Aquele time do Vasco havia acabado de sagrar-se campeão carioca em 1992. Ele ainda ergueria as taças de 1993 e 1994, com isso sendo tricampeão do estadual do Rio de Janeiro.


Internacional fez “jogo secreto”

Em 30 de junho de 2001, o Internacional também veio a Brusque. Porém, o confronto teve um clima de “jogo secreto”, como escreveu à época o colunista Rodrigo Santos no jornal O Município. Apenas uma centena de pessoas acompanharam a partida no estádio Augusto Bauer, pois os portões estavam fechados.

O Inter contava com nomes conhecidos e era treinado por Carlos Alberto Parreira. O Colorado enfrentou o Brusque e depois o Tiradentes e o Criciúma, em um tour por Santa Catarina. Contra o Brusque, por ser jogo-treino, não houve grande repercussão à época.

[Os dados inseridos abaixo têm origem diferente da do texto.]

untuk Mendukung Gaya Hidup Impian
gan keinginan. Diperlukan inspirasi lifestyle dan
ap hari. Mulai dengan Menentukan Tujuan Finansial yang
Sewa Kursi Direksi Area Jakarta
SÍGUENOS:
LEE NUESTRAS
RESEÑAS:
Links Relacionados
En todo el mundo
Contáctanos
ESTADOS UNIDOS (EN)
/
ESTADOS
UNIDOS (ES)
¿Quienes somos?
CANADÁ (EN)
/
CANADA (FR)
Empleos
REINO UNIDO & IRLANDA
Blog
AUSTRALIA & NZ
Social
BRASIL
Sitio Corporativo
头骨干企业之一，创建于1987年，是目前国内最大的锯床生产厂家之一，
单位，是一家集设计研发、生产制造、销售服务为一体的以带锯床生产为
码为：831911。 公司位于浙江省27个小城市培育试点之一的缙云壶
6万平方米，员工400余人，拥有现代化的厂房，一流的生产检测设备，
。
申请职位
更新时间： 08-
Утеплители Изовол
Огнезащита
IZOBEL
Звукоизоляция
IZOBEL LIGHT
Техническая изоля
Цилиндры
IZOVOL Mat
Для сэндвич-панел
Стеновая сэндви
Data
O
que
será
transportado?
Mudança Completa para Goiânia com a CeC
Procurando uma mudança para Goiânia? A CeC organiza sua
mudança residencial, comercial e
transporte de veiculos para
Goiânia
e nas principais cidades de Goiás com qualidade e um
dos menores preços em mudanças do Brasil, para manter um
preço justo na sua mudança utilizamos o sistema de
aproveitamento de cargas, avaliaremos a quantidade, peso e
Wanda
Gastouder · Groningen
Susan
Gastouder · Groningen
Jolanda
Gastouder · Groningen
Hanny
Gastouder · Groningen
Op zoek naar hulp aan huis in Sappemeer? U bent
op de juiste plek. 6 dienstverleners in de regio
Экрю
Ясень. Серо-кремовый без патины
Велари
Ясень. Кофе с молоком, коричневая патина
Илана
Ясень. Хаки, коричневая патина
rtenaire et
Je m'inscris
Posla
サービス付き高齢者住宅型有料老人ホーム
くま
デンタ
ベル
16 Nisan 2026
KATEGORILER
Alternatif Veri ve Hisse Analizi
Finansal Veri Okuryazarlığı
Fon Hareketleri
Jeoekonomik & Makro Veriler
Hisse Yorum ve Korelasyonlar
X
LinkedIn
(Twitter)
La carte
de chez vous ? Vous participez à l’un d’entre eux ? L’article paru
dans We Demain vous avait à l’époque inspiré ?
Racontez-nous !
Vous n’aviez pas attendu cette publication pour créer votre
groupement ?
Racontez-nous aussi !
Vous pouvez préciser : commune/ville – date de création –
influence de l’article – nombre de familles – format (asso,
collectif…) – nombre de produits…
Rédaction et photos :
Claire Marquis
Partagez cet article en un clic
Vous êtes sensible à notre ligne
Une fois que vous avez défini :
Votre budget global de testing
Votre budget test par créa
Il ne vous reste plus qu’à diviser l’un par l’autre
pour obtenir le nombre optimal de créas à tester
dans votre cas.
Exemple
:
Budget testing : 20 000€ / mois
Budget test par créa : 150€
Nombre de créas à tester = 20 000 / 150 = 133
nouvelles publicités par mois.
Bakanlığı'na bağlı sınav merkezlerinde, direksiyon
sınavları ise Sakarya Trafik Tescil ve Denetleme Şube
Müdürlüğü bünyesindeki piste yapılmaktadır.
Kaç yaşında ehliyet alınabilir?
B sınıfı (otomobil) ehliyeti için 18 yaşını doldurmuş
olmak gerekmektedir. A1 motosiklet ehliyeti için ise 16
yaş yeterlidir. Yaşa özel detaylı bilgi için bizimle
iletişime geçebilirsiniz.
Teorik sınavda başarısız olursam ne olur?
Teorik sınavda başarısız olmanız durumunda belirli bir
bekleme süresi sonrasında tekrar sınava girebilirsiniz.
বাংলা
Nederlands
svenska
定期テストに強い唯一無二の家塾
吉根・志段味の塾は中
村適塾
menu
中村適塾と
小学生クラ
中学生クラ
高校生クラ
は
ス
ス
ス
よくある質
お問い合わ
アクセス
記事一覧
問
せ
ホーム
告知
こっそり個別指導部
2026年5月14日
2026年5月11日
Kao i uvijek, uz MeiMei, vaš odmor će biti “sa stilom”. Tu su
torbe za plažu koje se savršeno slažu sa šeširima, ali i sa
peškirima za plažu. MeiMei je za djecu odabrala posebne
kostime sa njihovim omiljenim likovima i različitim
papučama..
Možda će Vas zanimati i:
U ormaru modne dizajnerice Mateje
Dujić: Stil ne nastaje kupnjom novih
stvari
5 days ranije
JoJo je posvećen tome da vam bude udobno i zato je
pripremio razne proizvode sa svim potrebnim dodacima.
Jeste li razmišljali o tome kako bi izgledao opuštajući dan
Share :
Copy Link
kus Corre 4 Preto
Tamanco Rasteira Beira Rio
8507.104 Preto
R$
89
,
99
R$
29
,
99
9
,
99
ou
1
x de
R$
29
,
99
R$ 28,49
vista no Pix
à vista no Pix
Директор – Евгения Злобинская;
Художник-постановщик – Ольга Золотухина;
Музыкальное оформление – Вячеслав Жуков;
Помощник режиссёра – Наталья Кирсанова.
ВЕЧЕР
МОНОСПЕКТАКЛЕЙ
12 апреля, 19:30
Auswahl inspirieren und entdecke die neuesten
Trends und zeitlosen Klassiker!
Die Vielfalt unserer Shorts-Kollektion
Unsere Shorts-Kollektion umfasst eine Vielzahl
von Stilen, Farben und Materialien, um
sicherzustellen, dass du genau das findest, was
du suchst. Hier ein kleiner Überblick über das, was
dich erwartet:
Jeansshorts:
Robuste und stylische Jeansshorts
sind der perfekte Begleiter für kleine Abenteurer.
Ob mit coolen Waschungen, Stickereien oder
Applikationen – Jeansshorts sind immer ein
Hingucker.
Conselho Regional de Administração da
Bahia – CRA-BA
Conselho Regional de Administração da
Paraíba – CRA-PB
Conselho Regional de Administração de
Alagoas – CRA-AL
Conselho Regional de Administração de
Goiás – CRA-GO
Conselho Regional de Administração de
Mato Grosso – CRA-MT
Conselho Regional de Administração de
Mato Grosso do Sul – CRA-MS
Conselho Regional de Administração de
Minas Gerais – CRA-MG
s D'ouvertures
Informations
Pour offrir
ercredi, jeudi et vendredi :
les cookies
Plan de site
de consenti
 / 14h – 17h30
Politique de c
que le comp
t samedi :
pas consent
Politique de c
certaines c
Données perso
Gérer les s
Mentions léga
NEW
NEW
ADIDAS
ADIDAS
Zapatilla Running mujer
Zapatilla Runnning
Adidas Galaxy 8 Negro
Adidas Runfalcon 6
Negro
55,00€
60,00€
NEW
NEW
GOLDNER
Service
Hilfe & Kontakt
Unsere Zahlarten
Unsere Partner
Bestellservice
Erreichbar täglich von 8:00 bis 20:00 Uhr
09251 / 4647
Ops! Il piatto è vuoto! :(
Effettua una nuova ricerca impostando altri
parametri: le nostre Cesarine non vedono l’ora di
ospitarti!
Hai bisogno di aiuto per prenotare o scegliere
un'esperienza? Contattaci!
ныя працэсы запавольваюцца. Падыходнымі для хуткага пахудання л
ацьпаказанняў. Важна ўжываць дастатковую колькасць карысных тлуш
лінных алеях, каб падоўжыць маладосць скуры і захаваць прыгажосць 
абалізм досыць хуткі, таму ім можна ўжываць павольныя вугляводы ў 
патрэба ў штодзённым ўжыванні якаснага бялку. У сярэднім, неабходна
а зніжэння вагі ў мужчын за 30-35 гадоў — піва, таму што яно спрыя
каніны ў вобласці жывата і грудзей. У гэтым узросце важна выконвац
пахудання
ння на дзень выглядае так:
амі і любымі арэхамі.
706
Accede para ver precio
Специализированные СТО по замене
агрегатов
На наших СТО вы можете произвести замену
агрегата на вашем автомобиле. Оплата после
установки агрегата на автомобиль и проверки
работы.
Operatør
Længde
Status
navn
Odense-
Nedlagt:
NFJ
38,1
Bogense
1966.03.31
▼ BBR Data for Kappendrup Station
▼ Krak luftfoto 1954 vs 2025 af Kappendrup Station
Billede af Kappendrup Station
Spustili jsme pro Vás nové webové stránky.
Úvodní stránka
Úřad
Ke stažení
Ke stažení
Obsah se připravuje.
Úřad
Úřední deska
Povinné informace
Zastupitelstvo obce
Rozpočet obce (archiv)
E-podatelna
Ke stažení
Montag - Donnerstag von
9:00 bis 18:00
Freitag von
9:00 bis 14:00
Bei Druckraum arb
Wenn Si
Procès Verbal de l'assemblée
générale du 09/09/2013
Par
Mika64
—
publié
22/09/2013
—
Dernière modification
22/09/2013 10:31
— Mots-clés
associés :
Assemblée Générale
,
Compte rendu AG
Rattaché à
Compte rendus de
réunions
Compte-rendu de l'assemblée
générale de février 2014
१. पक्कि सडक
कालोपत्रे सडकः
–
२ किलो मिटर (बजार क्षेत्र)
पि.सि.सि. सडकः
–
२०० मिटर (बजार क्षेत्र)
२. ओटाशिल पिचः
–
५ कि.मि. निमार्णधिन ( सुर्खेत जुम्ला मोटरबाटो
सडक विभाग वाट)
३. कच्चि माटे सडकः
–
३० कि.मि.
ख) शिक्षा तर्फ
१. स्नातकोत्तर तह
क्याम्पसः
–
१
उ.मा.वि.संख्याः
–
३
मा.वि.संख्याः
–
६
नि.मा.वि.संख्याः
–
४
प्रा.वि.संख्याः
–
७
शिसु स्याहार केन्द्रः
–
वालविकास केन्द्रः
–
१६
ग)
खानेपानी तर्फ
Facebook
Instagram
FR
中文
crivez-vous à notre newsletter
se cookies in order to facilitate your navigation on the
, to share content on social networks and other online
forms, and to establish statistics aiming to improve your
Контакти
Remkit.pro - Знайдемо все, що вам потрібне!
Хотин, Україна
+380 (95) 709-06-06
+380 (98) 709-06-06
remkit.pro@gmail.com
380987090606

Segundo registro do jornal da época, o Colorado venceu por 2 a 0. O Brusque usou o amistoso como preparação para disputa, no segundo semestre, da segunda divisão do Campeonato Catarinense.

Depois do Inter e antes da Segundona, o Brusque recebeu, no Augusto Bauer, ainda, o Juventude, que se preparava para jogar a Série A do Brasileirão.